New regulations on tax collection and securities seizure
PER-26/PJ/2025 establishes a comprehensive framework governing the seizure, blocking, and sale of publicly traded shares in connection with tax collection. The regulation is designed to ensure legal certainty, procedural uniformity, and effective coordination among tax and financial authorities when enforcing tax debts through capital market instruments. It confirms that securities traded on the stock exchange may be treated as enforceable assets in the same manner as other forms of taxpayer property.
Under the regulation, taxpayer assets subject to enforcement include shares held in sub-securities accounts (Sub Rekening Efek) and funds stored in investor fund accounts (Rekening Dana Nasabah, or RDN). Prior to seizure, tax officials must first request account and balance information from the Indonesian Central Securities Depository (KSEI). Based on this information, a formal request is submitted to the Financial Services Authority (OJK) to instruct the KSEI to block the relevant shares and to require the relevant banks to block the associated RDN. If the outstanding tax debt remains unpaid after the blocking stage, a tax bailiff (Jurusita Pajak) will carry out a formal seizure, which is documented through seizure minutes signed by the relevant parties.

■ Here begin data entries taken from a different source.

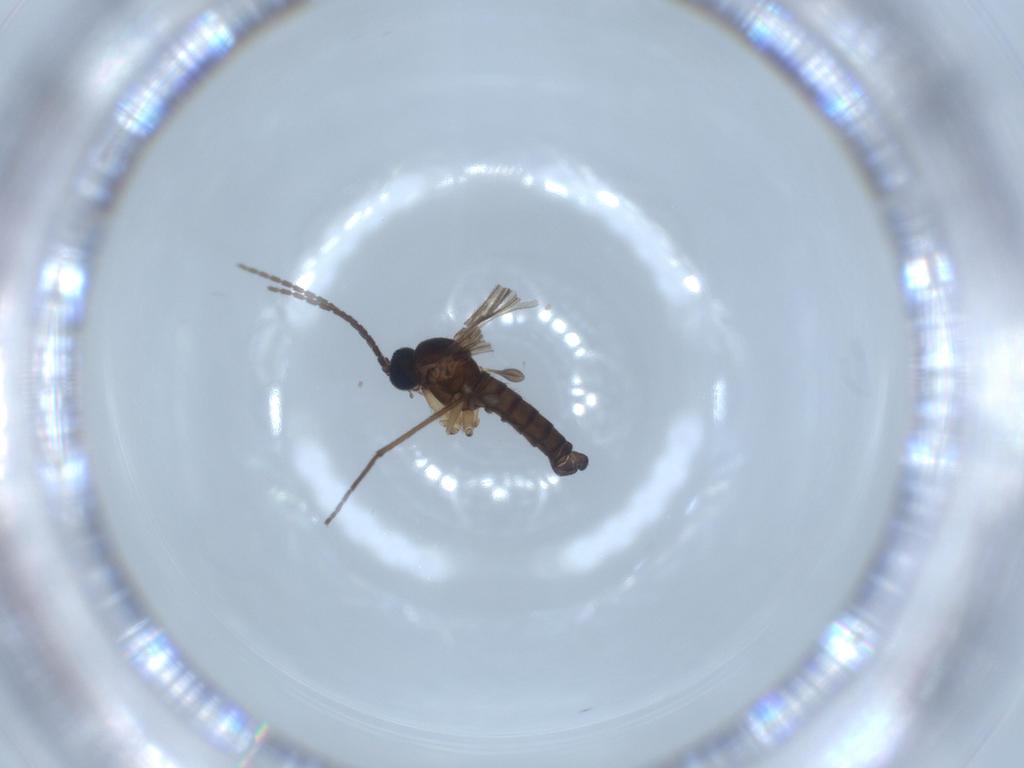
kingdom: Animalia
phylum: Arthropoda
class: Insecta
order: Diptera
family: Sciaridae
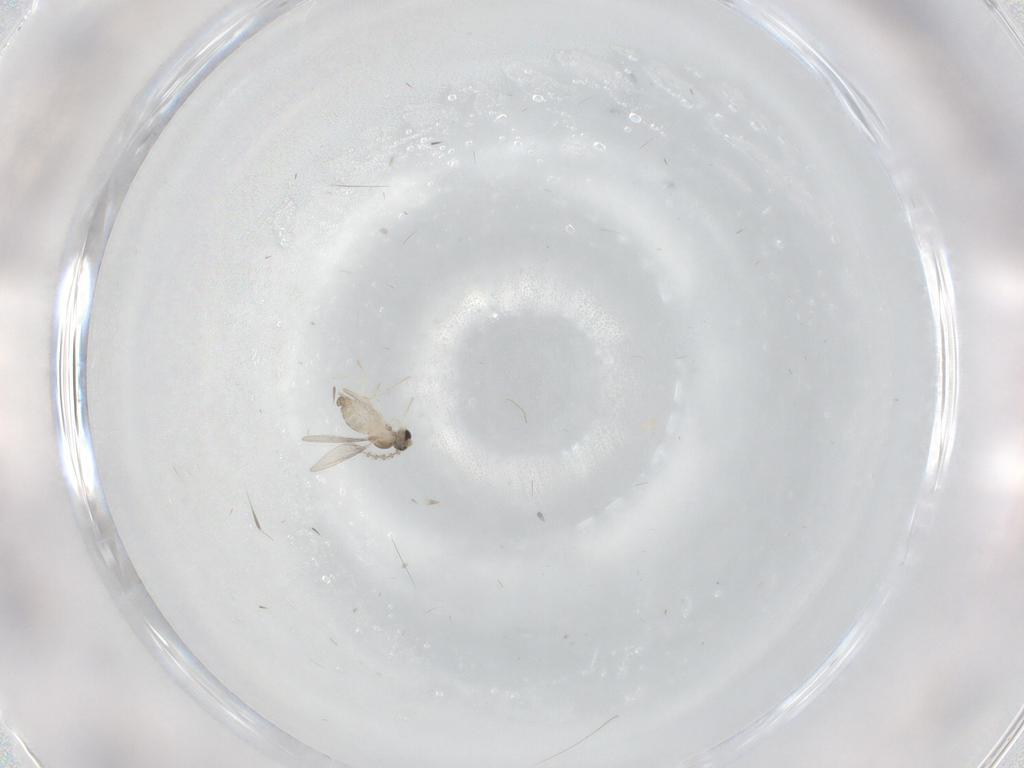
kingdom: Animalia
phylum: Arthropoda
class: Insecta
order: Diptera
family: Cecidomyiidae
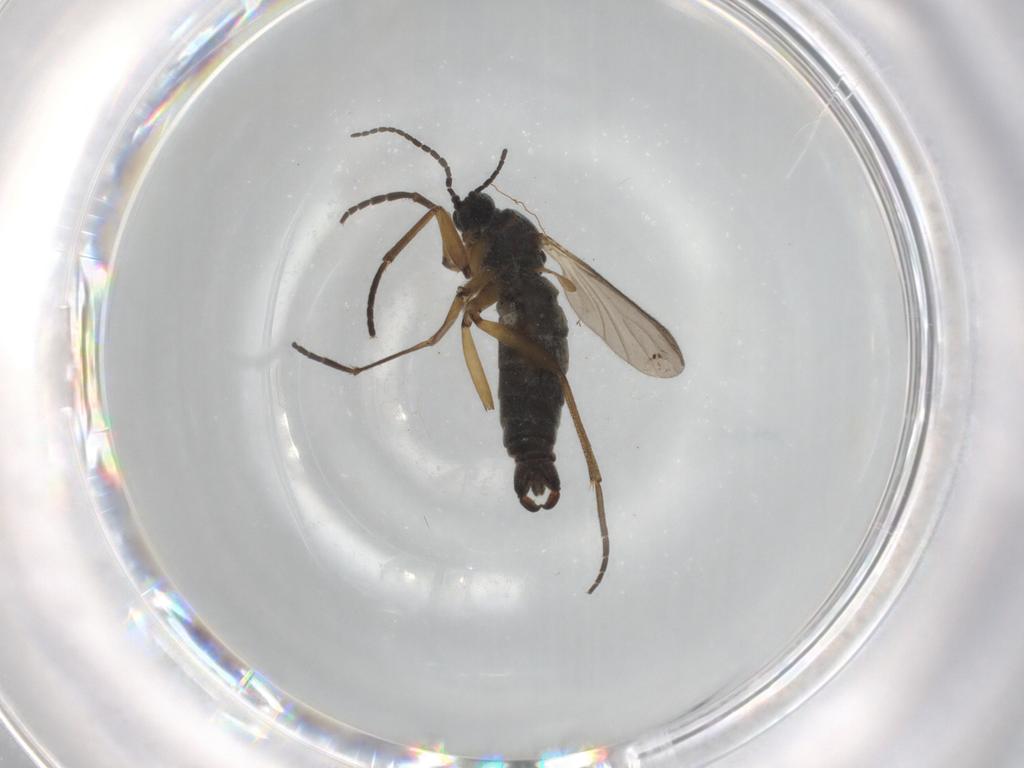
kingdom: Animalia
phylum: Arthropoda
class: Insecta
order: Diptera
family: Sciaridae
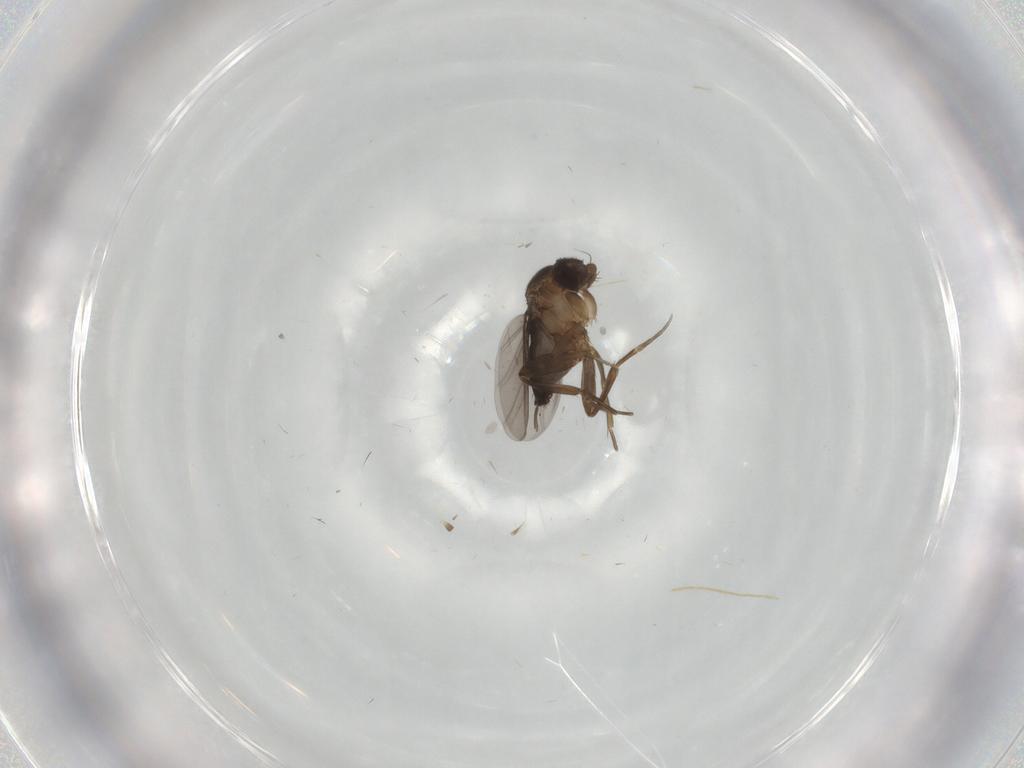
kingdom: Animalia
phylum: Arthropoda
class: Insecta
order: Diptera
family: Phoridae
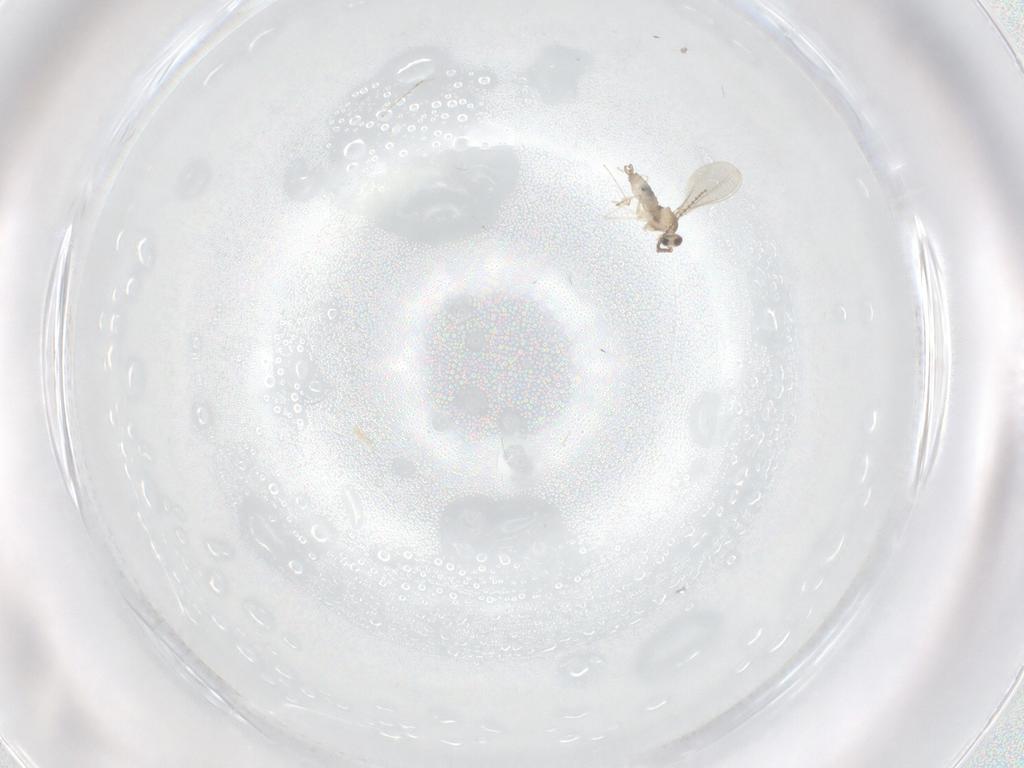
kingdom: Animalia
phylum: Arthropoda
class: Insecta
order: Diptera
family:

Where the tax debt is not settled within 14 days following the seizure, the DGT is authorised to conduct a forced sale of the seized shares through licensed stock exchange brokers. The selling price is determined by the tax authority and must be at least equal to the market opening price on the day of sale. The proceeds are applied first to settle tax collection costs and outstanding tax liabilities, with any excess proceeds or remaining shares required to be returned to the taxpayer.
Overall, PER-26/PJ/2025 provides a robust enforcement mechanism that integrates actions between the DGT, OJK, and KSEI, reinforcing that publicly traded securities are fully subject to tax enforcement risks in cases of prolonged non-compliance.